=== YOUR INSTRUCTIONS ===
Take the line with "middle mcp: (266, 338)" and all lines after it, through the end of the records below, and repeat them exactly.

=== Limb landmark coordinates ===
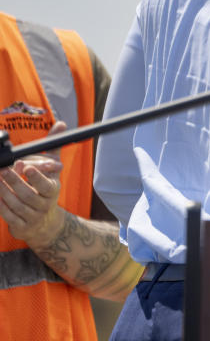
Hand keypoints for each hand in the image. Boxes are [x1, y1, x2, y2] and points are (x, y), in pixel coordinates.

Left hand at [0, 121, 66, 246]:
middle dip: (13, 181)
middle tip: (2, 169)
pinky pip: (7, 215)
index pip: (45, 184)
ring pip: (14, 204)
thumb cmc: (45, 188)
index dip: (36, 176)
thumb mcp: (52, 168)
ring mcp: (32, 217)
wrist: (44, 222)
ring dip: (2, 191)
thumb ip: (53, 147)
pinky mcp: (21, 226)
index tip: (26, 167)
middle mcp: (44, 205)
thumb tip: (61, 124)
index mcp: (53, 190)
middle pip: (27, 194)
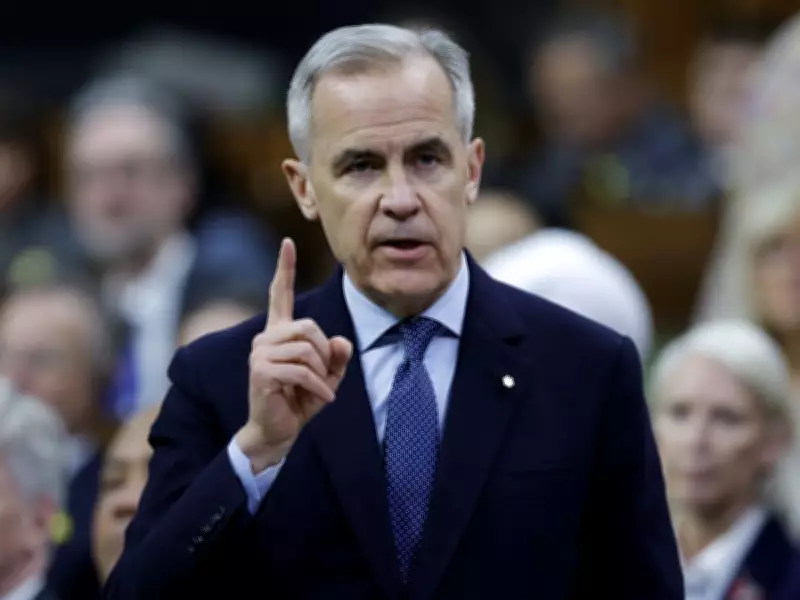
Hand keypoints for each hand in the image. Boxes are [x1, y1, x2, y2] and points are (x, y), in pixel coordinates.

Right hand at [236, 238, 352, 471]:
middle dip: (325, 352)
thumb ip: (337, 356)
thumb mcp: (328, 376)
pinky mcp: (260, 371)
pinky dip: (318, 386)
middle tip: (325, 375)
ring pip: (306, 349)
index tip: (288, 243)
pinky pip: (301, 370)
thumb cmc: (300, 400)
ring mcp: (260, 353)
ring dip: (321, 372)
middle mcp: (266, 338)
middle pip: (309, 327)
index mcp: (279, 333)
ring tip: (320, 389)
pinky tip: (321, 399)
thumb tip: (340, 341)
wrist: (277, 431)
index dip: (285, 269)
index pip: (281, 294)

=== TASK RESULT ===
middle mcp: (266, 338)
middle pip: (309, 327)
index mcp: (279, 333)
ring tip: (320, 389)
pinky tip: (321, 399)
thumb tip: (340, 341)
wrist: (277, 431)
index dip: (285, 269)
index pip: (281, 294)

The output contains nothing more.